Welche Gegenmaßnahmen können Unternehmen hier konkret ergreifen?
Fröleke: Der Unternehmer sollte seinen Produktionsprozess genau analysieren, sowohl unter Lean-Gesichtspunkten als auch unter ergonomischen Gesichtspunkten. Denn eine Produktion kann zwar schlank sein, aber nicht unbedingt ergonomisch, wenn Mitarbeiter sich bei Ihrer Arbeit durch Bewegungsabläufe, die nicht ihrer Physiologie entsprechen, regelrecht kaputt arbeiten. Ein Grundsatz von Lean Ergonomics ist: work smarter, not harder. Es geht also darum zu prüfen, wie etwa der Produktionsprozess organisiert und aufgebaut ist, wie die erforderlichen Materialien oder Halbfertigerzeugnisse diesem Produktionsprozess zugeführt werden und welche Hilfsmittel den Mitarbeiter in diesem Prozess unterstützen. D. h. gleichzeitig finden sowohl der schlanke Prozess als auch die Arbeit auf einer ergonomischen Grundlage statt, wonach der Mitarbeiter den Arbeitsplatz im Idealfall an seine Bedürfnisse ergonomisch zu hundert Prozent anpassen kann. Wir haben auf der Basis von diesem Denkansatz zahlreiche Unternehmen aus der Elektroindustrie, der Logistik und der Verpackungsindustrie beraten und Lean Ergonomics-Projekte auf verschiedenste Arten in unterschiedlichen Arbeitsumgebungen erfolgreich umgesetzt.

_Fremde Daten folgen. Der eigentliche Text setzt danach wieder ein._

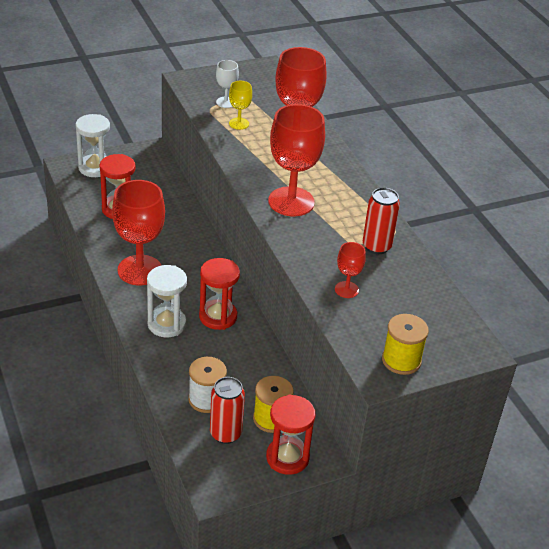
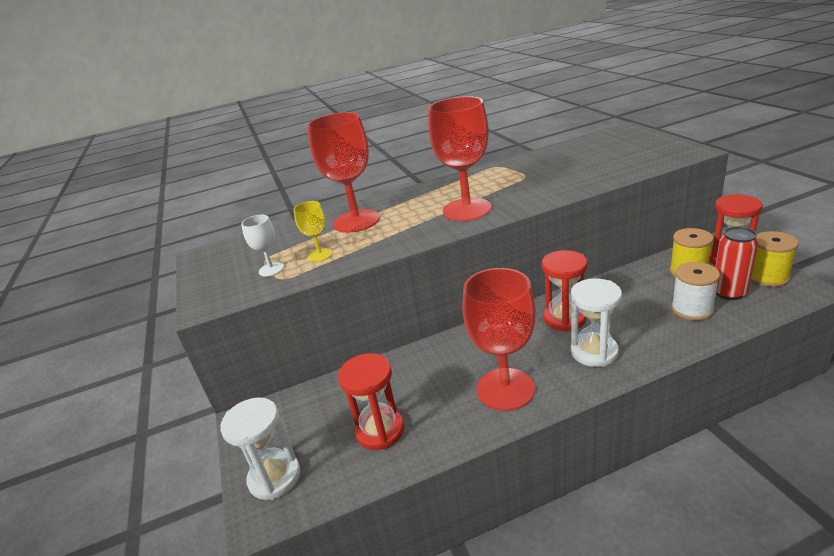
camera: 80 degrees left, 10 degrees down
(346, 289) = (590, 173): red goblet -> none
(376, 246) = (521, 170): red can -> none
(401, 360) = (663, 147): yellow spool -> yellow spool (767, 277)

Können Sie da konkreter werden?
Fröleke: In einem Projekt haben wir beispielsweise die Materialversorgung untersucht. Es kam heraus, dass das Material vom Monteur selbst mit einem Handwagen abgeholt werden muss. Die Produktion steht während dieses Arbeitsschrittes also still. Der Mitarbeiter lädt stattdessen das Arbeitsmaterial auf den Wagen und zieht diesen zurück zu seinem Arbeitsplatz. Wir haben diesen Prozess so reorganisiert, dass der Monteur jetzt mit dem Material bedarfsgerecht beliefert wird und keine weiten Wege mehr zurücklegen muss. Anstatt Mann-zu-Ware funktioniert der Ablauf jetzt nach dem Ware-zum-Mann-Prinzip. Das haben wir durch die analytische Trennung der Arbeitsschritte Materialversorgung und Materialverarbeitung erreicht.
Wie sieht das dann in der praktischen Umsetzung aus?
Fröleke: Wir haben die Arbeitsumgebung nach ergonomischen und schlanken Kriterien und neu gestaltet. Ergonomisch konfigurierte Arbeitsstationen wurden in diesem Beispiel in einer I-Linie angeordnet. Sie verfügen z. B. über ein optimiertes, spiegel- und schattenfreies Beleuchtungskonzept und lassen sich elektrisch in der Höhe verstellen oder neigen, um nur zwei Möglichkeiten zu nennen. Dadurch lassen sie sich an verschiedenste physiologische Anforderungen anpassen. Das gewährleistet ein angenehmes Arbeiten. Der Monteur verarbeitet das Material an dieser Arbeitsstation nach dem First-in-first-out-Prinzip (Fifo) an den Werkstücken, welche eines nach dem anderen über eine Rollbahn an der Arbeitsstation ankommen. Um einen schlanken und reibungslosen Arbeitsprozess zu gewährleisten, gehen leere und gekennzeichnete Materialboxen ebenfalls über eine Rollbahn direkt an das Materiallager, wo sie automatisch eine Materialbestellung auslösen, die der dortige Mitarbeiter bearbeitet, die befüllten Boxen in einen Fifo-Wagen lädt und diesen zurück zur Arbeitsstation führt. Auf diese Art und Weise vermeiden wir einen Produktionsausfall infolge der Materialbeschaffung durch den Mitarbeiter selbst und sorgen für einen schlanken Materialfluss. Durch die analytische Trennung der Prozesse, also die eigentliche Prozessoptimierung, setzen wir aber auch eine spürbare Entlastung der Mitarbeiter um, die durch den ergonomisch ausgestatteten Arbeitsplatz noch verstärkt wird. Das führt zu einer erhöhten Mitarbeiterzufriedenheit, zu deutlich reduzierten Fehlzeiten und zu einem kontinuierlichen Output.